Solved – Random Forest has almost perfect training AUC compared to other models

boostinggeneralized linear modelmachine learningrandom forestscikit learn

I'm working on a 2-class classification problem with very unbalanced class size (95% vs. 5%). The overall data size is 500k+ and I did a 70%-30% train test split. So far I have tried the following models (all sklearn):

  1. Logistic regression: train AUC ~0.5, test AUC ~0.5
  2. Gradient boosting: train AUC ~0.74, test AUC ~0.69
  3. Random Forest: train AUC 0.9999999, test AUC ~0.80

I'm seeing a perfect AUC for random forest but only ~0.8 on the testing set. Numbers in #1 and #2 looks much normal to me but I'm really scared of the "perfect" AUC on random forest training set.
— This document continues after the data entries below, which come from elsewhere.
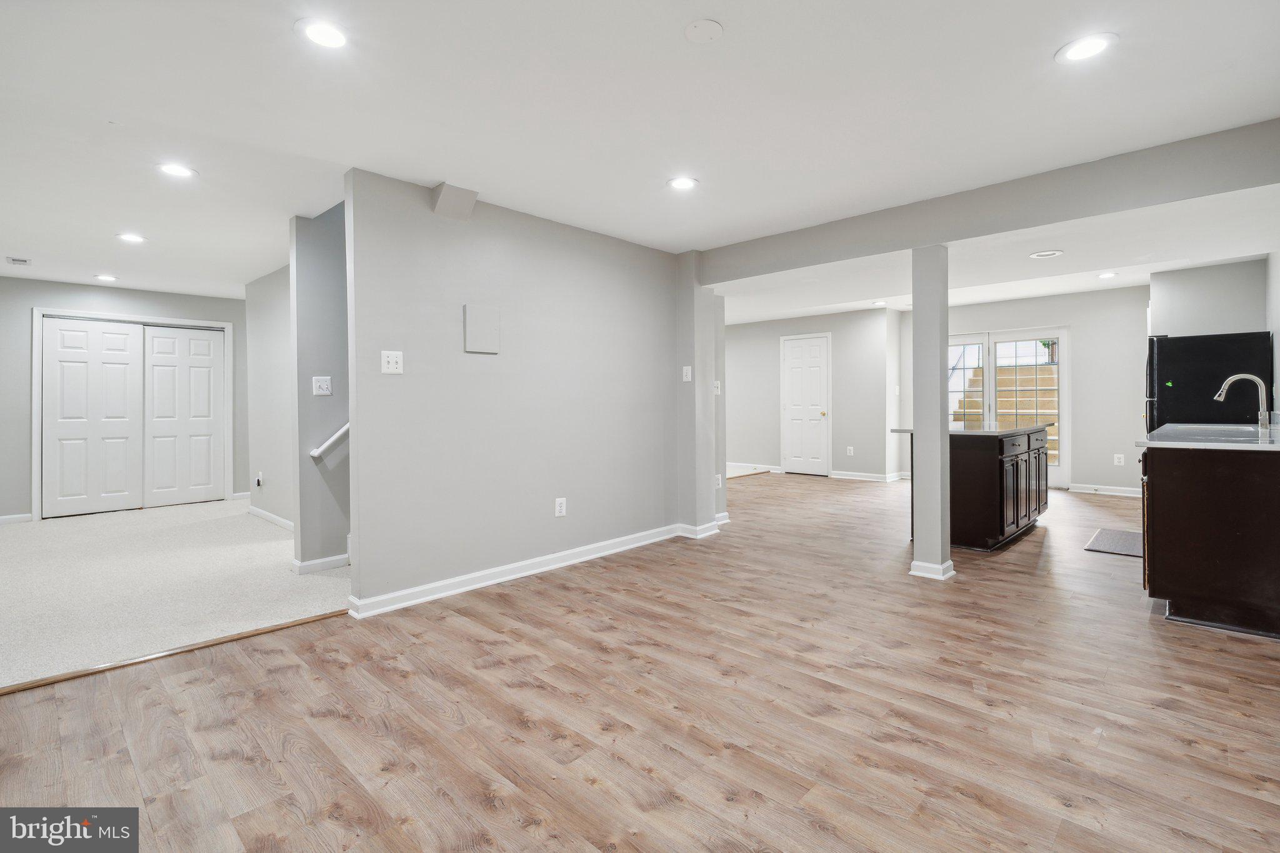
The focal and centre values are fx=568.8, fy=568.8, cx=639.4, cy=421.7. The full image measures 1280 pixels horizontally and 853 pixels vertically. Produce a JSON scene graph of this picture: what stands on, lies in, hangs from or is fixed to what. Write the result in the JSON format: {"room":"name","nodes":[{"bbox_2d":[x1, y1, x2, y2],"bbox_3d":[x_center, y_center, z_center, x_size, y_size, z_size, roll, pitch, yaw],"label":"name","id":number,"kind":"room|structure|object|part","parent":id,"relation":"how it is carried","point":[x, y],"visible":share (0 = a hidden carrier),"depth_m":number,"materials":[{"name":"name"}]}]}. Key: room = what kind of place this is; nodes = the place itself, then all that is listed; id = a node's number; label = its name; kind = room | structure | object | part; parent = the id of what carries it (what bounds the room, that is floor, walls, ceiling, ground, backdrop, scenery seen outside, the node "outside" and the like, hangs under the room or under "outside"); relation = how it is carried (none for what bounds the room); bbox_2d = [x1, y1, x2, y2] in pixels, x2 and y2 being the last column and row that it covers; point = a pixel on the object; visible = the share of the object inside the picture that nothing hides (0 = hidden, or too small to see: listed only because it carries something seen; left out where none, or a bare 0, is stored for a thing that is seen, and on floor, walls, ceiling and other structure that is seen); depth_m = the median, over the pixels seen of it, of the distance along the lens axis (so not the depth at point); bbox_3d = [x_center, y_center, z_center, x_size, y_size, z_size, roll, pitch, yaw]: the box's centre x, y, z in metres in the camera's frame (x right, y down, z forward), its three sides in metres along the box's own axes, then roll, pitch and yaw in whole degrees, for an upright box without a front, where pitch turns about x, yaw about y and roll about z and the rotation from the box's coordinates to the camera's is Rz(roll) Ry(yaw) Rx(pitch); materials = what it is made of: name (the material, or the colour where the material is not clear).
{"room":"basement","nodes":[
{"label":"basement","id":0,"kind":"room"},
{"bbox_2d":[0,276,246,523],"bbox_3d":[-5.710,-0.215,6.032,0.126,2.406,3.349,0,1,44],"label":"closet wall","id":1,"kind":"structure","parent":0,"point":[156,294],"depth_m":5.69,"materials":[{"name":"grey paint"}]},
{"bbox_2d":[0,512,32,524],"bbox_3d":[-6.463,0.949,5.120,0.015,0.087,1.386,0,1,44],"label":"baseboard","id":2,"kind":"structure","parent":1,"relation":"attached to","point":[1,520],"depth_m":5.53,"materials":[{"name":"white paint"}]},
{"bbox_2d":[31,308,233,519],"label":"closet door frame","id":3,"kind":"structure","parent":1,"relation":"attached to","point":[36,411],"depth_m":6.20,"materials":[{"name":"white paint"}]},
{"bbox_2d":[38,316,227,516],"bbox_3d":[-5.349,-0.053,6.129,0.134,1.997,1.479,0,1,44],"label":"closet door","id":4,"kind":"structure","parent":1,"relation":"in","point":[206,344],"depth_m":6.03,"materials":[{"name":"white"}]},
{"bbox_2d":[0,500,349,690],"bbox_3d":[-3.798,1.043,4.674,5.243,0.071,3.998,0,1,44],"label":"carpet floor","id":5,"kind":"structure","parent":0,"point":[189,525],"depth_m":3.59,"materials":[{"name":"carpet"}]},
{"bbox_2d":[243,260,293,530],"bbox_3d":[-3.066,-0.215,5.034,2.833,2.426,0.119,0,1,44],"label":"hallway wall","id":6,"kind":"structure","parent":0,"point":[276,309],"depth_m":5.38,"materials":[{"name":"paint"}]},
{"bbox_2d":[255,471,263,488],"bbox_3d":[-3.719,0.570,5.550,0.077,0.143,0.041,0,1,44],"label":"wall outlet","id":7,"kind":"object","parent":6,"relation":"attached to","point":[259,479],"visible":0.99,"depth_m":5.54,"materials":[{"name":"white plastic"}]},
{"bbox_2d":[246,504,294,531],"bbox_3d":[-3.173,0.930,5.121,2.693,0.089,0.018,0,1,44],"label":"baseboard","id":8,"kind":"structure","parent":6,"relation":"attached to","point":[269,515],"depth_m":5.47,"materials":[{"name":"white paint"}]},
{"bbox_2d":[290,199,351,571],"bbox_3d":[-1.500,-0.482,4.646,0.125,2.992,2.392,0,1,44],"label":"stairwell wall","id":9,"kind":"structure","parent":0,"point":[329,282],"depth_m":3.85,"materials":[{"name":"grey paint"}]},
{"bbox_2d":[291,551,349,573],"bbox_3d":[-2.170,0.969,3.919,0.146,0.090,0.359,0,1,44],"label":"baseboard","id":10,"kind":"structure","parent":9,"relation":"attached to","point":[332,560],"depth_m":3.84,"materials":[{"name":"white paint"}]},
{"bbox_2d":[311,375,332,396],"bbox_3d":[-2.138,-0.241,3.831,0.017,0.128,0.111,0,1,44],"label":"light switch","id":11,"kind":"object","parent":9,"relation":"attached to","point":[322,384],"visible":0.98,"depth_m":3.83,"materials":[{"name":"white plastic"}]},
{"bbox_2d":[309,421,349,458],"bbox_3d":[-1.965,-0.072,3.960,0.152,0.740,0.592,0,1,44],"label":"handrail","id":12,"kind":"object","parent":9,"relation":"attached to","point":[347,426],"visible":0.34,"depth_m":3.84,"materials":[{"name":"white wood"}]},
{"bbox_2d":[341,167,698,615],"bbox_3d":[-0.588,-0.192,4.001,0.122,2.388,2.729,0,1,44],"label":"center wall","id":13,"kind":"structure","parent":0,"point":[482,366],"depth_m":3.60,"materials":[{"name":"grey paint"}]},
{"bbox_2d":[380,350,403,373],"bbox_3d":[-1.350,-0.326,3.104,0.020,0.123,0.111,0,1,44],"label":"light switch","id":14,"kind":"object","parent":13,"relation":"attached to","point":[392,359],"visible":0.99,"depth_m":3.11,"materials":[{"name":"white plastic"}]},
{"bbox_2d":[430,182,477,221],"bbox_3d":[-1.085,-1.278,3.327,0.176,0.174,0.215,0,1,44],"label":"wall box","id":15,"kind":"object","parent":13,"relation":"attached to","point":[442,205],"visible":0.99,"depth_m":3.29,"materials":[{"name":"grey paint"}]},
{"bbox_2d":[463,304,500,353],"bbox_3d":[-0.963,-0.568,3.492,0.020,0.282,0.223,0,1,44],"label":"wall panel","id":16,"kind":"object","parent":13,"relation":"attached to","point":[477,327],"visible":0.98,"depth_m":3.48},
{"bbox_2d":[347,521,692,616],"bbox_3d":[-0.597,0.959,3.950,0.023,0.095,2.592,0,1,44],"label":"baseboard","id":17,"kind":"structure","parent":13,"relation":"attached to","point":[414,590],"depth_m":3.62,"materials":[{"name":"white paint"}]},
{"bbox_2d":[555,496,566,516],"bbox_3d":[-0.550,0.591,3.960,0.009,0.123,0.077,0,1,44],"label":"wall outlet","id":18,"kind":"object","parent":13,"relation":"attached to","point":[562,510],"visible":0.98,"depth_m":3.96,"materials":[{"name":"white plastic"}]},
{"bbox_2d":[0,471,1279,852],"bbox_3d":[1.605,1.062,4.257,6.749,0.099,10.642,0,1,44],"label":"wood floor","id":19,"kind":"structure","parent":0,"point":[542,590],"depth_m":2.03,"materials":[{"name":"brown wood"}]},
{"bbox_2d":[0,608,348,696],"bbox_3d":[-2.287,1.043,2.397,0.043,0.020,2.103,0,1,44],"label":"floor transition strip","id":20,"kind":"object","parent":19,"relation":"on","point":[261,630],"visible":0.91,"depth_m":2.53,"materials":[{"name":"brown wood"}]},
{"bbox_2d":[908,246,953,581],"bbox_3d":[1.866,-0.057,3.648,0.211,2.098,0.215,0,1,44],"label":"column","id":21,"kind":"structure","parent":19,"relation":"on","point":[937,419],"depth_m":3.58,"materials":[{"name":"grey paint"}]},
{"bbox_2d":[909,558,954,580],"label":"baseboard","id":22,"kind":"structure","parent":21,"relation":"attached to","point":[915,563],"depth_m":3.60,"materials":[{"name":"white paint"}]},
{"bbox_2d":[888,424,1052,553],"bbox_3d":[2.907,0.507,4.983,0.913,0.926,1.615,0,1,44],"label":"kitchen island","id":23,"kind":"object","parent":19,"relation":"on","point":[1003,525],"visible":0.75,"depth_m":4.37,"materials":[{"name":"wood"}]},
{"bbox_2d":[890,421,1054,435],"bbox_3d":[2.854,0.064,4.943,0.919,0.035,1.476,0,1,44],"label":"island countertop","id":24,"kind":"structure","parent":23,"relation":"on","point":[970,431],"depth_m":4.61,"materials":[{"name":"stone"}]},
{"bbox_2d":[1084,527,1143,557],"bbox_3d":[3.805,0.942,4.402,0.459,0.014,0.820,0,1,44],"label":"floor mat","id":25,"kind":"object","parent":19,"relation":"on","point":[1103,533],"visible":0.69,"depth_m":4.39,"materials":[{"name":"grey fabric"}]},
{"bbox_2d":[1144,331,1273,434],"bbox_3d":[4.948,0.099,5.031,0.761,1.671,0.802,0,1,44],"label":"refrigerator","id":26,"kind":"object","parent":19,"relation":"on","point":[1160,357],"visible":0.49,"depth_m":4.77,"materials":[{"name":"black metal"}]},
{"bbox_2d":[1140,444,1279,639],"bbox_3d":[3.452,0.546,3.388,0.665,0.905,1.971,0,1,44],"label":"kitchen cabinet","id":27,"kind":"object","parent":19,"relation":"on","point":[1185,481],"visible":0.87,"depth_m":2.76,"materials":[{"name":"brown wood"}]},
{"bbox_2d":[1135,422,1279,450],"bbox_3d":[3.430,0.098,3.314,0.684,0.039,1.857,0,1,44],"label":"countertop","id":28,"kind":"structure","parent":27,"relation":"on","point":[1213,446],"depth_m":3.04,"materials":[{"name":"grey stone"}]},
{"bbox_2d":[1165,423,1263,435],"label":"sink","id":29,"kind":"object","parent":28,"relation":"in","point":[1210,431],"visible":0.32,"depth_m":3.84,"materials":[{"name":"silver metal"}]},
{"bbox_2d":[1215,373,1268,431],"bbox_3d":[3.745,-0.117,3.554,0.260,0.357,0.098,0,1,44],"label":"faucet","id":30,"kind":"object","parent":28,"relation":"on","point":[1233,379],"visible":0.99,"depth_m":3.49,"materials":[{"name":"silver metal"}]},
{"bbox_2d":[0,0,1279,313],"bbox_3d":[-0.492,-1.445,4.987,10.330,0.139,9.607,0,1,44],"label":"ceiling","id":31,"kind":"structure","parent":0,"point":[732,48],"depth_m":2.50,"materials":[{"name":"white paint"}]},
{"bbox_2d":[6,255,31,265],"bbox_3d":[-5.307,-1.374,4.864,0.194,0.016,0.145,0,1,44],"label":"ceiling vent","id":32,"kind":"object","parent":31,"relation":"in","point":[14,259],"visible":0.99,"depth_m":4.85,"materials":[{"name":"white metal"}]},
{"bbox_2d":[93,273,118,281],"bbox_3d":[-5.166,-1.394,5.516,0.190,0.010,0.187,0,1,44],"label":"recessed light","id":33,"kind":"object","parent":31,"relation":"in","point":[104,277],"visible":0.98,"depth_m":5.50,"materials":[{"name":"white plastic"}]},
{"bbox_2d":[116,231,146,243],"bbox_3d":[-3.784,-1.366,4.237,0.187,0.008,0.186,0,1,44],"label":"recessed light","id":34,"kind":"object","parent":31,"relation":"in","point":[131,237],"visible":0.98,"depth_m":4.23,"materials":[{"name":"white plastic"}]},
{"bbox_2d":[156,161,196,178],"bbox_3d":[-2.495,-1.354,3.061,0.185,0.008,0.184,0,1,44],"label":"recessed light","id":35,"kind":"object","parent":31,"relation":"in","point":[174,167],"visible":0.99,"depth_m":3.05,"materials":[{"name":"white plastic"}]},
{"bbox_2d":[295,17,350,48],"bbox_3d":[-1.089,-1.336,1.964,0.186,0.008,0.185,0,1,44],"label":"recessed light","id":36,"kind":"object","parent":31,"relation":"in","point":[334,38],"visible":0.99,"depth_m":1.95,"materials":[{"name":"white plastic"}]},
{"bbox_2d":[666,176,698,191],"bbox_3d":[0.246,-1.374,3.285,0.186,0.008,0.185,0,1,44],"label":"recessed light","id":37,"kind":"object","parent":31,"relation":"in","point":[680,182],"visible":0.99,"depth_m":3.28,"materials":[{"name":"white plastic"}]},
{"bbox_2d":[683,18,724,43],"bbox_3d":[0.220,-1.342,1.959,0.131,0.015,0.131,0,1,44],"label":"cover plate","id":38,"kind":"object","parent":31,"relation":"attached to","point":[707,28],"visible":0.98,"depth_m":1.95,"materials":[{"name":"white plastic"}]},
{"bbox_2d":[870,299,886,306],"bbox_3d":[3.121,-1.542,7.422,0.196,0.011,0.195,0,1,44],"label":"recessed light","id":39,"kind":"object","parent":31,"relation":"in","point":[875,304],"visible":0.99,"depth_m":7.40,"materials":[{"name":"white"}]},
{"bbox_2d":[699,117,1279,287],"bbox_3d":[1.915,-1.255,3.742,3.876,0.285,0.269,0,1,44],"label":"ceiling beam","id":40,"kind":"structure","parent":31,"relation":"attached to","point":[1000,227],"depth_m":3.23,"materials":[{"name":"grey paint"}]},
{"bbox_2d":[1028,248,1063,258],"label":"recessed light","id":41,"kind":"object","parent":31,"relation":"in","point":[1040,254],"visible":0.98,"depth_m":4.62,"materials":[{"name":"white"}]},
{"bbox_2d":[1055,32,1117,63],"bbox_3d":[1.629,-1.360,2.076,0.188,0.007,0.187,0,1,44],"label":"recessed light","id":42,"kind":"object","parent":31,"relation":"in","point":[1075,53],"visible":0.99,"depth_m":2.07,"materials":[{"name":"white plastic"}]},
{"bbox_2d":[1096,271,1118,278],"bbox_3d":[4.805,-1.507,5.847,0.197,0.010,0.198,0,1,44],"label":"recessed light","id":43,"kind":"object","parent":31,"relation":"in","point":[1110,274],"visible":0.98,"depth_m":5.83,"materials":[{"name":"white plastic"}]},
{"bbox_2d":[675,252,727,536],"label":"wall column","id":44,"kind":"structure","parent":0,"point":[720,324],"depth_m":4.79,"materials":[{"name":"paint"}]},
{"bbox_2d":[681,365,692,381],"bbox_3d":[0.385,-0.390,4.653,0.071,0.131,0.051,0,1,44],"label":"light switch","id":45,"kind":"object","parent":44,"relation":"attached to","point":[685,374],"visible":0.99,"depth_m":4.65,"materials":[{"name":"white plastic"}]},
{"bbox_2d":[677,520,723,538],"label":"baseboard","id":46,"kind":"structure","parent":44,"relation":"attached to","point":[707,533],"depth_m":4.76,"materials":[{"name":"white paint"}]},
{"bbox_2d":[712,380,721,394],"bbox_3d":[0.689,-0.306,5.066,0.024,0.122,0.076,0,1,44],"label":"light switch","id":47,"kind":"object","parent":44,"relation":"attached to","point":[717,381],"visible":0.93,"depth_m":5.06,"materials":[{"name":"white plastic"}]},
{"bbox_2d":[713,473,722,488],"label":"wall outlet","id":48,"kind":"object","parent":44,"relation":"attached to","point":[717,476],"visible":0.95,"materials":[{"name":"white plastic"}]},
{"bbox_2d":[724,308,897,479],"bbox_3d":[2.144,-0.391,9.218,3.682,2.468,0.126,0,1,44],"label":"back wall","id":49,"kind":"structure","parent":0,"point":[875,464],"depth_m":8.54,"materials":[{"name":"paint"}]},
{"bbox_2d":[725,462,783,473],"bbox_3d":[1.432,0.711,9.205,2.306,0.099,0.017,0,1,44],"label":"baseboard","id":50,"kind":"structure","parent":49,"relation":"attached to","point":[770,469],"depth_m":8.87,"materials":[{"name":"white paint"}]},
{"bbox_2d":[780,333,830,474],"bbox_3d":[2.569,-0.223,8.907,0.818,2.114,0.103,0,1,44],"label":"white door","id":51,"kind":"structure","parent":49,"relation":"in","point":[817,364],"depth_m":8.90,"materials":[{"name":"white paint"}]},
{"bbox_2d":[845,445,854,455],"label":"wall outlet","id":52,"kind":"object","parent":49,"relation":"attached to","point":[850,449],"visible":0.99,"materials":[{"name":"white plastic"}]},
{"bbox_2d":[829,469,908,482],"bbox_3d":[3.171,0.751,7.958,1.119,0.099,0.019,0,1,44],"label":"baseboard","id":53,"kind":"structure","parent":49,"relation":"attached to","point":[877,479],"depth_m":7.98,"materials":[{"name":"white paint"}]},
{"bbox_2d":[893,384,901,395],"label":"light switch","id":54,"kind":"object","parent":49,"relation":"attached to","point":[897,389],"visible":0.99,"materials":[{"name":"white plastic"}]},
{"bbox_2d":[894,283,1151,496],"bbox_3d":[4.978,-0.369,7.472,2.977,2.478,0.143,0,1,44],"label":"back wall","id":55,"kind":"structure","parent":0,"point":[1068,314],"depth_m":6.92,"materials":[{"name":"paint"}]},
{"bbox_2d":[945,328,1067,488],"bbox_3d":[4.838,-0.182,7.815,1.662,2.077,0.151,0,1,44],"label":"french door","id":56,"kind":"structure","parent":55,"relation":"in","point":[1063,334],"depth_m":7.58,"materials":[{"name":"white glass"}]},
{"bbox_3d":[4.343,-0.339,7.785,0.637,1.946,0.103,0,1,44],"label":"glass panel","id":57,"kind":"part","parent":56,"relation":"part of","materials":[{"name":"clear glass"}]},
{"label":"glass panel","id":58,"kind":"part","parent":56,"relation":"part of","materials":[{"name":"clear glass"}]},
{"bbox_2d":[1068,483,1141,496],"bbox_3d":[5.736,0.817,6.635,1.195,0.092,0.017,0,1,44],"label":"baseboard","id":59,"kind":"structure","parent":55,"relation":"attached to","point":[1125,490],"depth_m":6.78,"materials":[{"name":"white paint"}]},
{"bbox_2d":[1113,453,1124,465],"bbox_3d":[5.638,0.444,6.693,0.077,0.133,0.013,0,1,44],"label":"wall outlet","id":60,"kind":"object","parent":55,"relation":"attached to","point":[1120,456],"visible":0.99,"depth_m":6.69,"materials":[{"name":"white plastic"}]},
{"bbox_2d":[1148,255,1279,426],"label":"kitchen wall","id":61,"kind":"structure","parent":0,"point":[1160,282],"depth_m":4.98,"materials":[{"name":"paint"}]},
{"bbox_2d":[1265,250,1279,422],"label":"right wall","id":62,"kind":"structure","parent":0,"point":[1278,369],"depth_m":4.45,"materials":[{"name":"grey paint"}]},
{"label":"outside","id":63,"kind":"structure","parent":0,"visible":0},
{"bbox_2d":[952,360,1057,458],"bbox_3d":[6.459,-0.140,9.637,3.168,2.061,2.465,0,1,44],"label":"wooden stairs","id":64,"kind":"structure","parent":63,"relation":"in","point":[1053,406],"depth_m":9.50,"materials":[{"name":"wood"}]}
]}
Is this something that I should expect or within normal range? Why is this happening to random forest but not to some other classifiers? Are there any reasonable explanation or guess to this?


Update: I have done 10-fold cv and parameter grid search on the random forest model and here's some result:

  1. Random Forest (original): train AUC 0.9999999, test AUC ~0.80
  2. Random Forest (10-fold cv): average test AUC ~0.80
  3. Random Forest (grid search max depth 12): train AUC ~0.73 test AUC ~0.70

I can see that with the optimal parameter settings from grid search, the train and test AUCs are not that different anymore and look normal to me. However, this test AUC of 0.71 is much worse than the test AUC of original random forest (~0.80).

If it's an overfitting problem, after regularization, the test AUC should increase, but it's now the opposite to me, and I'm very confused.

Are there anything I'm missing here? Why is this happening? If I were to choose between the two models, I would choose the one with higher test AUC, which is the "probably" overfitted random forest, does it make sense?

Best Answer

Because the ML algorithms works minimizing the error on the training, the expected accuracy on this data would be "naturally" better than your test results. Effectively when the training error is too low (aka accuracy too high) maybe there is something that has gone wrong (aka overfitting)

As suggested by user5957401, you can try to cross-validate the training process. For example, if you have a good amount of instances, a 10 fold cross-validation would be fine. If you need also to tune hyper parameters, a nested-cross validation would be necessary.

In this way the estimated error from the test-set will be "near" the expected one (aka, the one that you'll get on real Data). In this way, you can check if your result (AUC 0.80 on the test set) is a good estimate, or if you got this by chance

You can try also other techniques, like shuffling several times your data before the cross-validation task, to increase the result reliability.